What are 'Indexed Earnings'

Indexed earnings is a calculation the Social Security Administration (SSA) uses that takes inflation into consideration when determining life-long wages. The amount someone collects from Social Security after retirement or disability after an injury is based on the wages made over a lifetime.

BREAKING DOWN 'Indexed Earnings'

For Social Security purposes, the indexed earnings are calculated, as explained on SSA.gov: “For each year prior to the last two years of current employment, an individual’s yearly wage is multiplied by an ‘indexed factor’ that increases the wage to account for inflation. For instance, for wages received in 1951, the SSA will apply an indexing factor of 15 or more and multiply this by the wages to determine the indexed earnings.”
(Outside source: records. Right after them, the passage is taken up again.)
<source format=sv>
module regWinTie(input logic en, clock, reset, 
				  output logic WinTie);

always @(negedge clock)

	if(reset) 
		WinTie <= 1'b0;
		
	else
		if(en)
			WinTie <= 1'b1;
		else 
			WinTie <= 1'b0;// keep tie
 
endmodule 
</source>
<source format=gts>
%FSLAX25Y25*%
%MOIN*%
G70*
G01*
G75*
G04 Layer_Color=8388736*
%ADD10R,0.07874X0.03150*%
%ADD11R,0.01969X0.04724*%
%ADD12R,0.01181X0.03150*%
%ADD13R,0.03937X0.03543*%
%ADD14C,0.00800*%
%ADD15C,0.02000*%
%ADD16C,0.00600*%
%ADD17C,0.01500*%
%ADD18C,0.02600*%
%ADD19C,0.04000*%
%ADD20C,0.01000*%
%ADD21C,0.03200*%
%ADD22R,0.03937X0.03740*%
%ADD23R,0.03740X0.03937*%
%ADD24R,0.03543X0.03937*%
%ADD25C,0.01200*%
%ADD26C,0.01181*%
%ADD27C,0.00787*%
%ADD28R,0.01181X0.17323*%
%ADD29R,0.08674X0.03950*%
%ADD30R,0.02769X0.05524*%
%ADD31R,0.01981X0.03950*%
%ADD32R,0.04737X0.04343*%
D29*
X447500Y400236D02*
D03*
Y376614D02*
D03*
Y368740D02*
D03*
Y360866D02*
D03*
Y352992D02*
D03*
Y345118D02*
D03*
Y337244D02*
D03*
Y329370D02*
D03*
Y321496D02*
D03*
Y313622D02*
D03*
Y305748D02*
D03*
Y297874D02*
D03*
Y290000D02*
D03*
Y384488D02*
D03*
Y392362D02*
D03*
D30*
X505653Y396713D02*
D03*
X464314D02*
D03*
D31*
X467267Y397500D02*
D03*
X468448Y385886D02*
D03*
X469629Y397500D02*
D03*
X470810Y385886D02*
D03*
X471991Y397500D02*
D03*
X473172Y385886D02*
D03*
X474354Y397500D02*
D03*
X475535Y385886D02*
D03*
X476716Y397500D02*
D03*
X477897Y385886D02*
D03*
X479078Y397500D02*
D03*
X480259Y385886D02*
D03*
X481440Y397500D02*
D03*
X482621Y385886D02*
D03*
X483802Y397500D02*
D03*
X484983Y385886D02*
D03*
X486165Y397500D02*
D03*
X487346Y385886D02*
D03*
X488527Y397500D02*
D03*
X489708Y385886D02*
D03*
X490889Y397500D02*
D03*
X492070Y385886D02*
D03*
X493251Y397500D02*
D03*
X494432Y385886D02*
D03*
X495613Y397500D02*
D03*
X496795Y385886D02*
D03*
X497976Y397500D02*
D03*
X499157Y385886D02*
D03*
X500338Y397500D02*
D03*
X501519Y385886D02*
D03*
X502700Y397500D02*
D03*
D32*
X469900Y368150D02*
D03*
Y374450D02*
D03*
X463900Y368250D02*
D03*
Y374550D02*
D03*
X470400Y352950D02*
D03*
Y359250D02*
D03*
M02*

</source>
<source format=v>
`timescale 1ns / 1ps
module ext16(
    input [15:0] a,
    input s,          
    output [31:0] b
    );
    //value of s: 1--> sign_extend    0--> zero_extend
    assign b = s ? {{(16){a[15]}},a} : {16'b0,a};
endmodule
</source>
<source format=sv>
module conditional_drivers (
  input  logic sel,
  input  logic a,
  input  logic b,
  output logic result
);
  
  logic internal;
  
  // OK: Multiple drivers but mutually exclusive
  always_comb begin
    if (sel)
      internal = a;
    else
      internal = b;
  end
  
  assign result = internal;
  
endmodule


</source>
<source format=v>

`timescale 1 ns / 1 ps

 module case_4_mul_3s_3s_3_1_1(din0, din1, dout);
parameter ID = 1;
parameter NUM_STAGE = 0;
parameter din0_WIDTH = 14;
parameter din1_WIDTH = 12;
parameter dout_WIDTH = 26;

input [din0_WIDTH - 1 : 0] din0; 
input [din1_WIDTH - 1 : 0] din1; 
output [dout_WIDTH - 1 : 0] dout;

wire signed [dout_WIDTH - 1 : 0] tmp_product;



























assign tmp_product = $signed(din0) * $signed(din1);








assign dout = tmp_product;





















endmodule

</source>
The amount of disability payments (SSDI) a person is eligible for is based on average indexed monthly earnings. This is determined by taking the 35 highest years (prior to age 60) of indexed earnings and dividing that figure by the total number of months worked during those years.

Thus, if you worked every month, without fail, your average indexed monthly earnings would equal the sum of 35 years of work divided by 144 months.
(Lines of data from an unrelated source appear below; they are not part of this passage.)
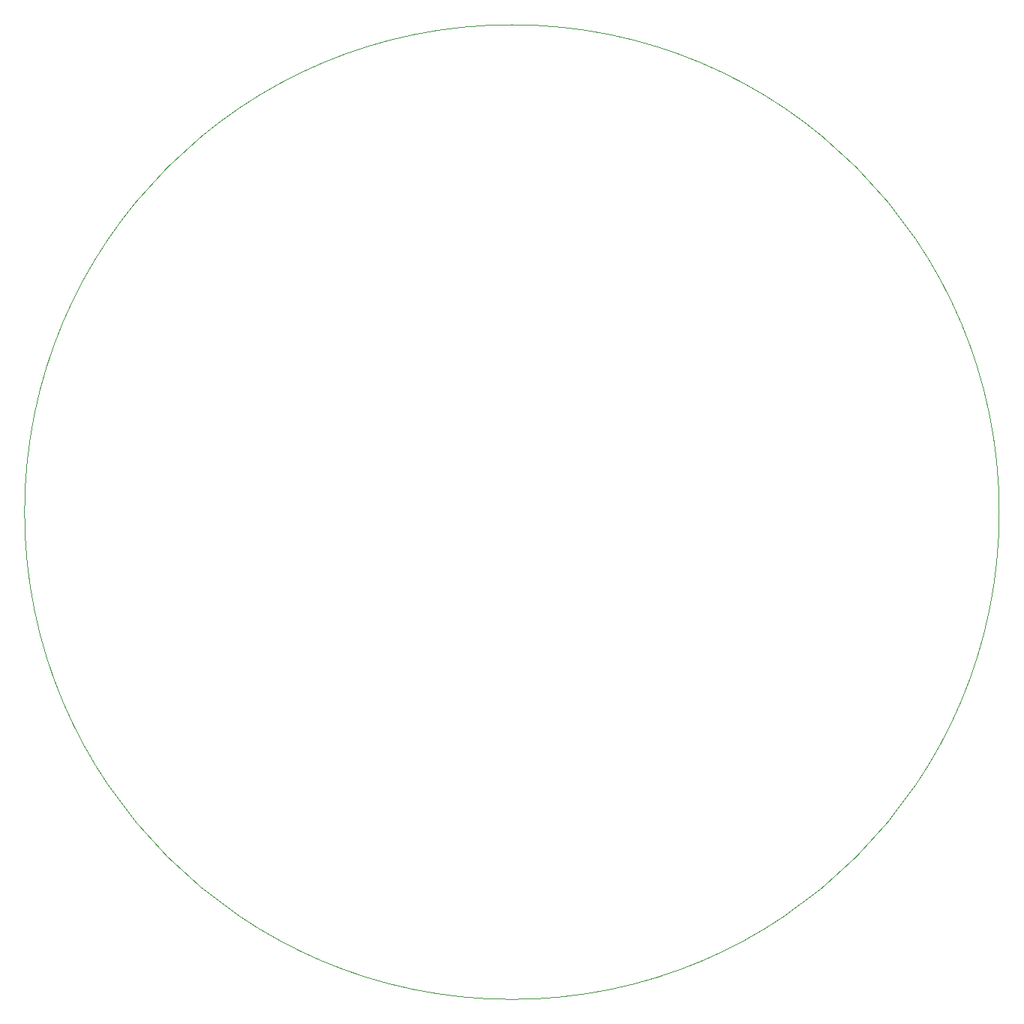
<source format=gbr>
%TF.GenerationSoftware,KiCad,Pcbnew,9.0.2*%
%TF.CreationDate,2025-06-27T21:47:48+01:00*%
%TF.ProjectId,Full_Circuit,46756c6c-5f43-4697-9263-7569742e6b69,rev?*%
%TF.SameCoordinates,Original*%
%TF.FileFunction,Profile,NP*%
%FSLAX46Y46*%
G04 Gerber Fmt 4.6, Leading zero omitted, Abs format (unit mm)*
G04 Created by KiCad (PCBNEW 9.0.2) date 2025-06-27 21:47:48*
%MOMM*%
%LPD*%
G01*
G04 APERTURE LIST*
%TA.AperFunction,Profile*%
%ADD10C,0.050000*%
%TD*%
G04 APERTURE END LIST*
D10*
X215519250Y-90296350D02*
G75*
G02*
X105519250Y-90296350I-55000000J0D01*
G01*
X105519250Y-90296350D02*
G75*
G02*
X215519250Y-90296350I55000000J0D01*
G01*
M02*

</source>
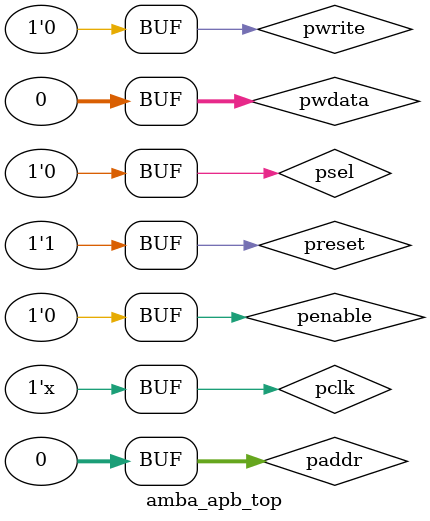
<source format=v>
/* This is the stimulus block for AMBA APB, here we will provide all the inputs and control signals

*/

module amba_apb_top();

wire [0:31] prdata;
reg pclk,preset,psel,penable,pwrite,pready;
reg [0:31] paddr,pwdata;

amba_apb AMBA_APB(pclk,preset,psel,penable,pwrite,paddr,pwdata,prdata,pready);

initial
begin
pclk = 0;
psel=0;
penable=0;
preset = 1;
paddr = 0;
pwdata=0;

#2 preset = 0; 
#1 preset = 1;	

end

initial
begin
	//write cycle inputs
	#14 psel = 1; paddr =8'h60;penable=0; pwrite = 1; pwdata=32'haa;
	#10 penable = 1;
	//idle state inputs
	#12 paddr=0;pwdata=0;pwrite=0;pwdata=32'hz;
	//read cycle inputs
	#8 psel = 1; paddr =8'h60;penable=0; pwrite = 0; 
	#10 penable = 1;
	//idle state inputs after read cycle
	#12 penable=0; psel=0;paddr=0;pwdata=0;pwrite=0;
end
always 
	#5 pclk=~pclk;

endmodule 
</source>
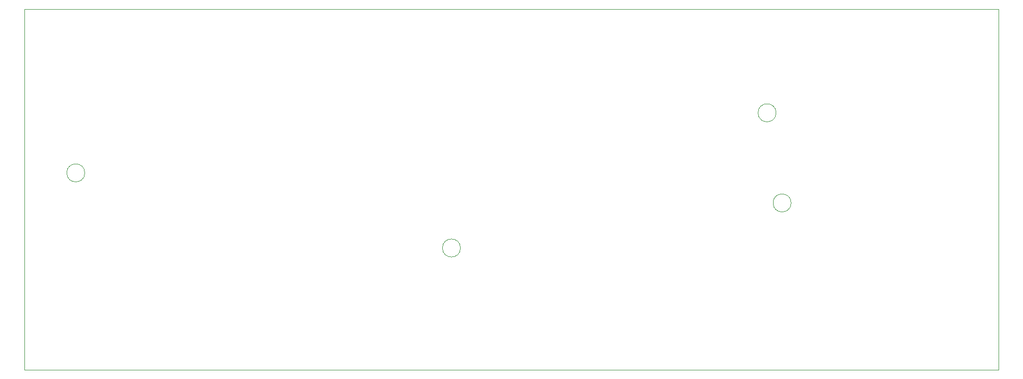
<source format=gbr>
%TF.GenerationSoftware,KiCad,Pcbnew,(6.0.10)*%
%TF.CreationDate,2025-06-24T19:53:16+02:00*%
%TF.ProjectId,esp_shield,6573705f-7368-4696-956c-642e6b696361,1.0*%
%TF.SameCoordinates,Original*%
%TF.FileFunction,Profile,NP*%
%FSLAX46Y46*%
G04 Gerber Fmt 4.6, Leading zero omitted, Abs format (unit mm)*
G04 Created by KiCad (PCBNEW (6.0.10)) date 2025-06-24 19:53:16*
%MOMM*%
%LPD*%
G01*
G04 APERTURE LIST*
%TA.AperFunction,Profile*%
%ADD10C,0.100000*%
%TD*%
G04 APERTURE END LIST*
D10*
X155500000Y-109750000D02*
G75*
G03*
X155500000Y-109750000I-1500000J0D01*
G01*
X210500000Y-102250000D02*
G75*
G03*
X210500000Y-102250000I-1500000J0D01*
G01*
X208000000Y-87250000D02*
G75*
G03*
X208000000Y-87250000I-1500000J0D01*
G01*
X93000000Y-97250000D02*
G75*
G03*
X93000000Y-97250000I-1500000J0D01*
G01*
X83000000Y-130000000D02*
X145000000Y-130000000D01*
X145000000Y-70000000D02*
X83000000Y-70000000D01*
X145000000Y-70000000D02*
X245000000Y-70000000D01*
X83000000Y-130000000D02*
X83000000Y-70000000D01*
X245000000Y-130000000D02*
X145000000Y-130000000D01*
X245000000Y-70000000D02*
X245000000Y-130000000D01*
M02*

</source>
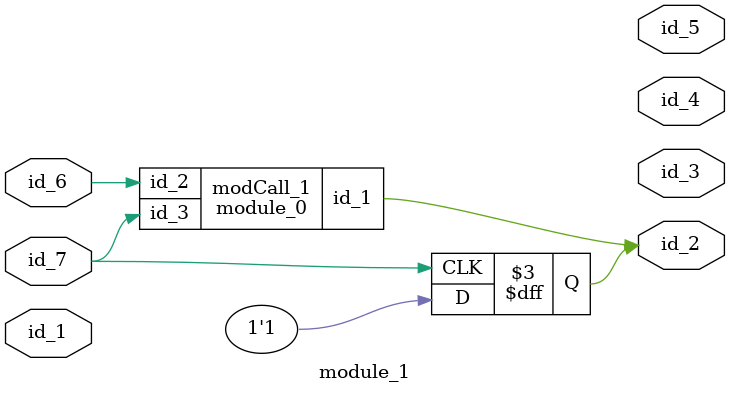
<source format=v>
module module_0 (
    id_1,
    id_2,
    id_3
);
  input wire id_3;
  input wire id_2;
  output reg id_1;
  always @(*) begin : LABEL_0
    if (1) id_1 <= id_3;
  end
  wire id_4;
endmodule
module module_1 (
    id_1,
    id_2,
    id_3,
    id_4,
    id_5,
    id_6,
    id_7
);
  input wire id_7;
  input wire id_6;
  output wire id_5;
  output wire id_4;
  output wire id_3;
  output reg id_2;
  module_0 modCall_1 (
      id_2,
      id_6,
      id_7
  );
  input wire id_1;
  always @(posedge id_7) begin : LABEL_0
    id_2 <= 1;
  end
endmodule

</source>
The Significance of the Indexed Earnings Calculation

Making sure amounts are determined fairly and equitably for recipients of Social Security or disability is significant. Not factoring in inflation, thus lowering the wages benefits are based on, would certainly impact someone’s quality of life. A person might be forced to downsize from a larger home, cancel a planned vacation or stop contributing to their grandchildren’s education.

Social Security benefits in the U.S. are calculated using average indexed monthly earnings, a type of indexed earnings. Indexing earnings allow the Social Security Administration to award benefits which account for changes in standard of living. If earnings were not indexed in this manner, then retirees would receive much lower benefits that would be out of proportion to the true buying power of their earnings in prior years.